Rezension

Offene See | Benjamin Myers

28. Mai 2020
Offene See

Inhalt

Kurz nach Ende des zweiten Weltkrieges: Der 16-jährige Robert ist sich nicht sicher, ob er der alten Familientradition folgen und Bergarbeiter werden soll. Er möchte mehr sehen als nur die Enge und Finsternis einer Kohlemine. So beschließt er die Natur zu erkunden und ans Meer zu wandern. Kurz bevor er sein Ziel erreicht, lernt er eine ältere Dame kennen, die ihn zum Tee in ihr verwildertes Cottage einlädt. Er ist von der unkonventionellen Dulcie fasziniert, von ihren modernen Ansichten und ihrem Weitblick, etwas, das es in der Enge seines Bergarbeiterdorfes schlichtweg nicht gibt.

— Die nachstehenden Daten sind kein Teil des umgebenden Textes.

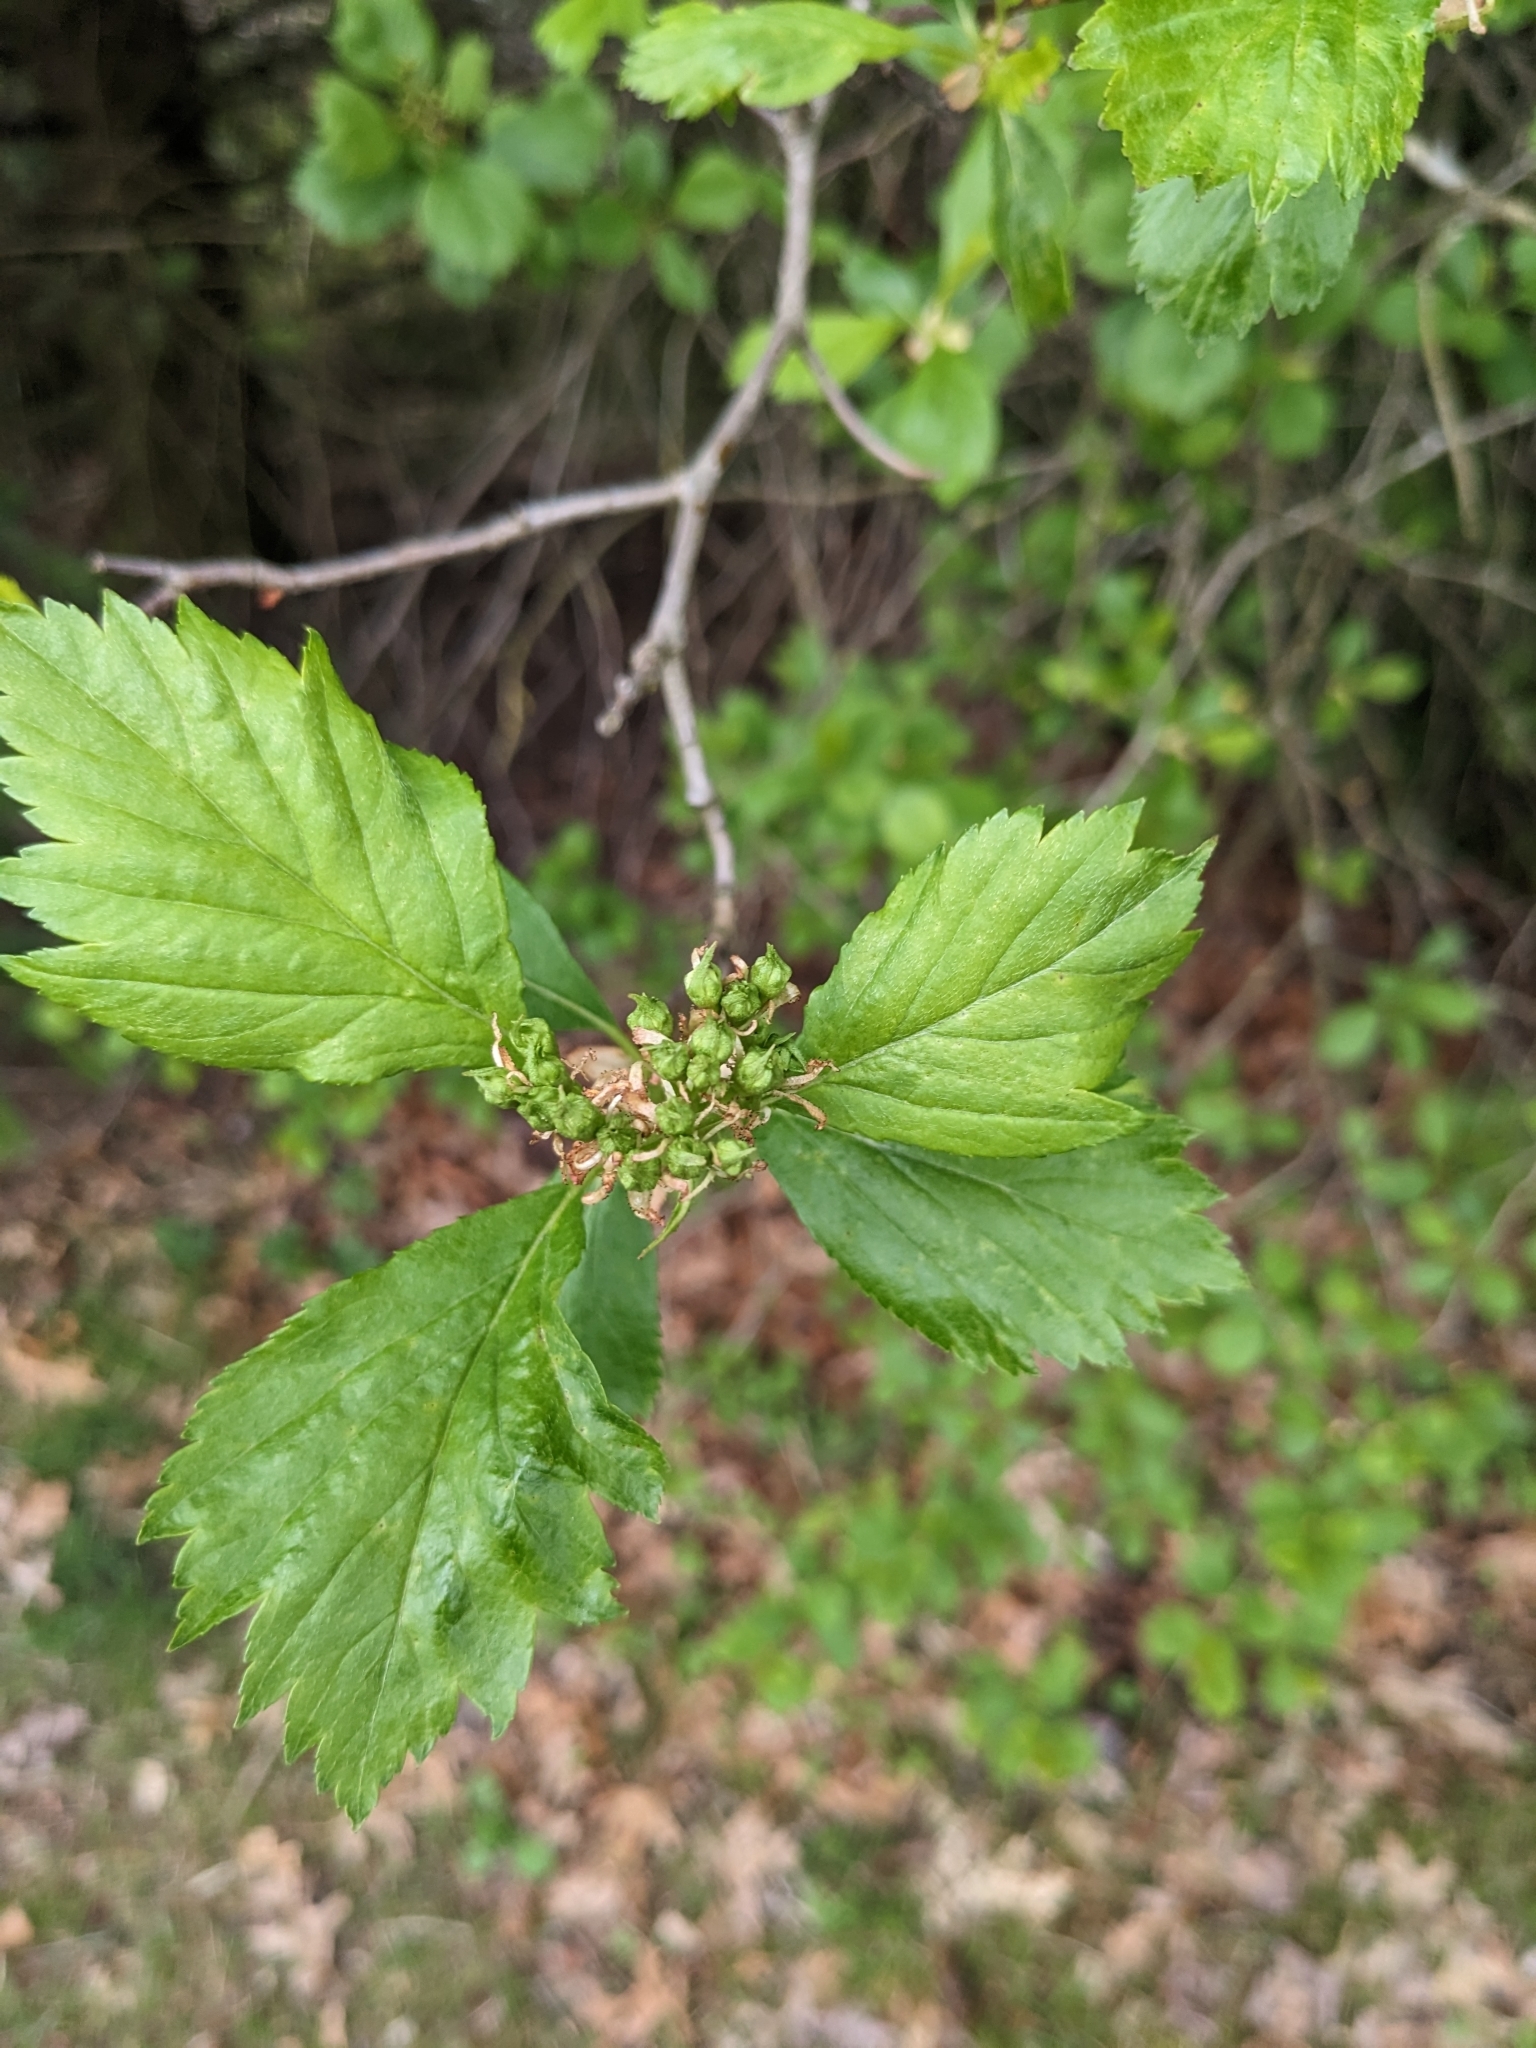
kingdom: Plantae
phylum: Tracheophyta
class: Magnoliopsida
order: Rosales
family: Rosaceae
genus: Crataegus
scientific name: Crataegus douglasii
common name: Black hawthorn
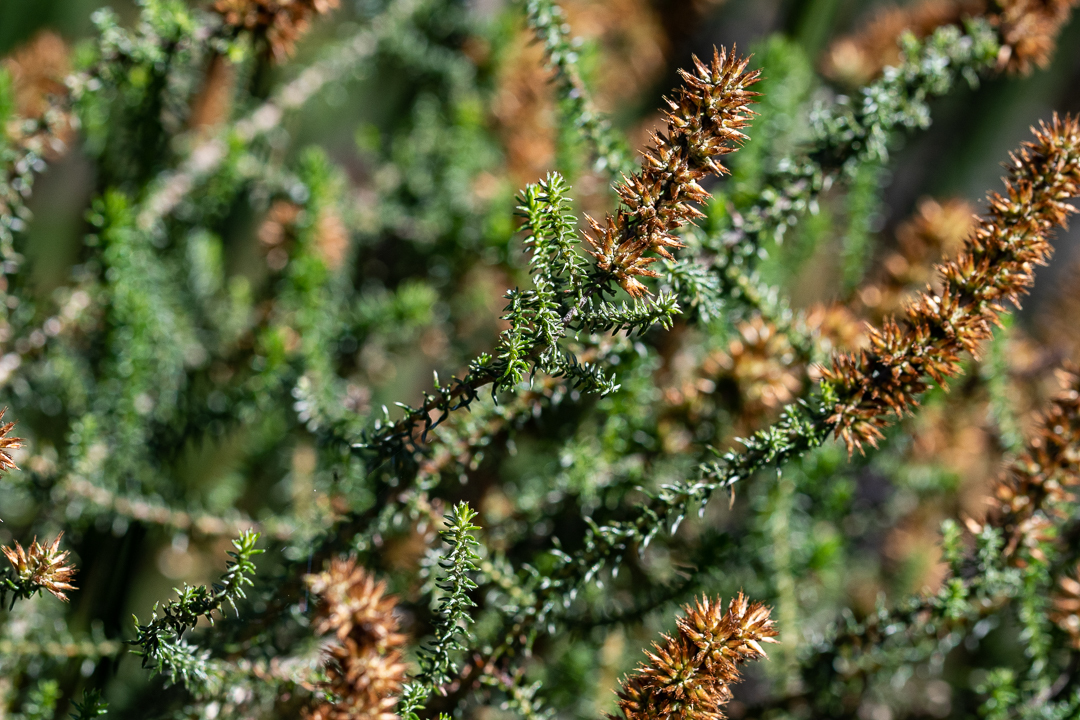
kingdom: Plantae
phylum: Tracheophyta
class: Magnoliopsida
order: Asterales
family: Asteraceae
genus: Seriphium
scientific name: Seriphium cinereum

Statt weiter zu ziehen, bleibt Robert eine Weile bei Dulcie und hilft ihr bei allen Arbeiten, die anfallen. Dabei taucht er in eine ihm unbekannte Welt ein. Als er jedoch eine wild wuchernde Hecke zurückschneiden will, die den Blick aufs Meer versperrt, lehnt Dulcie das schroff ab. Das Gleiche gilt für ein Manuskript mit Gedichten, die er in einem heruntergekommenen Schuppen findet…

Erster Satz

Wo ist das Leben geblieben?

Eigene Meinung

Die letzte Seite ist gelesen und ich würde „Offene See“ am liebsten sofort nochmal von vorne beginnen. Diese kraftvolle, atmosphärische Erzählweise entwickelt eine solche Sogwirkung, dass man wirklich glaubt mit Dulcie und Robert in diesem herrlichen Cottage mitsamt verwildertem Garten in Yorkshire zu sein. Man riecht, schmeckt, sieht die Landschaft, jede einzelne Knospe, jeden einzelnen Grashalm, spürt die Sonne, den Wind, hört das Meeresrauschen. In dieser wundervollen Kulisse weckt Dulcie in Robert die Neugierde auf das Leben und die Literatur.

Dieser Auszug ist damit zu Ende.